TASK DESCRIPTION:
Please restate each line of the data below exactly. Omit all images.
··· SOURCE MATERIAL ···
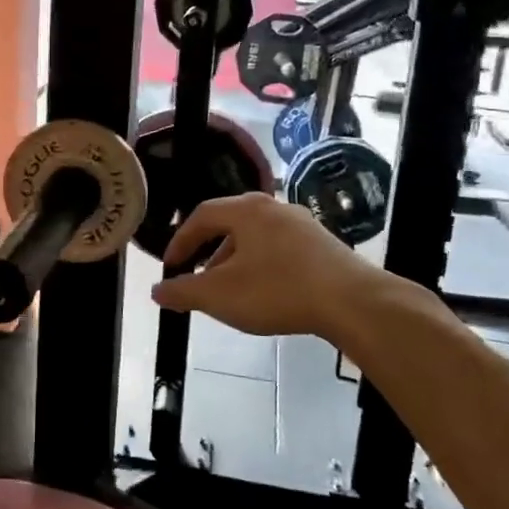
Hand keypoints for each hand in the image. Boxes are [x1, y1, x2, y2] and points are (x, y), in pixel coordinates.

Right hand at [150, 193, 391, 338]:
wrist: (351, 302)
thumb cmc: (277, 290)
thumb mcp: (220, 295)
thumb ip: (184, 292)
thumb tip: (157, 291)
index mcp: (246, 209)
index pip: (202, 216)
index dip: (181, 241)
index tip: (171, 267)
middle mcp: (274, 207)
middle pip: (230, 224)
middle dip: (208, 253)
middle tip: (197, 279)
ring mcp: (302, 224)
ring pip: (256, 238)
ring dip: (235, 261)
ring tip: (230, 291)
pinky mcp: (323, 244)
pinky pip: (279, 249)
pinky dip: (262, 265)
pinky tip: (266, 293)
···
EXERCISE SOLUTION:
Hand keypoints for each hand in the image. Boxes are [x1, y1, x2, y2] and points are (x, y), in pixel coordinates.

Right hand at [150, 193, 391, 338]:
wrist: (351, 302)
thumb cmc: (277, 290)
thumb mcp: (220, 295)
thumb ip: (184, 292)
thumb tip: (157, 291)
index mcp: (246, 209)
index pip: (202, 216)
index dip: (181, 241)
index tip: (171, 267)
middle mcp: (274, 207)
middle pip: (230, 224)
middle dip: (208, 253)
middle tip: (197, 279)
ring mcp: (302, 224)
ring pip: (256, 238)
ring dip: (235, 261)
ring tip: (230, 291)
pinky mcp: (323, 244)
pinky pip: (279, 249)
pinky dip: (262, 265)
pinky tip: (266, 293)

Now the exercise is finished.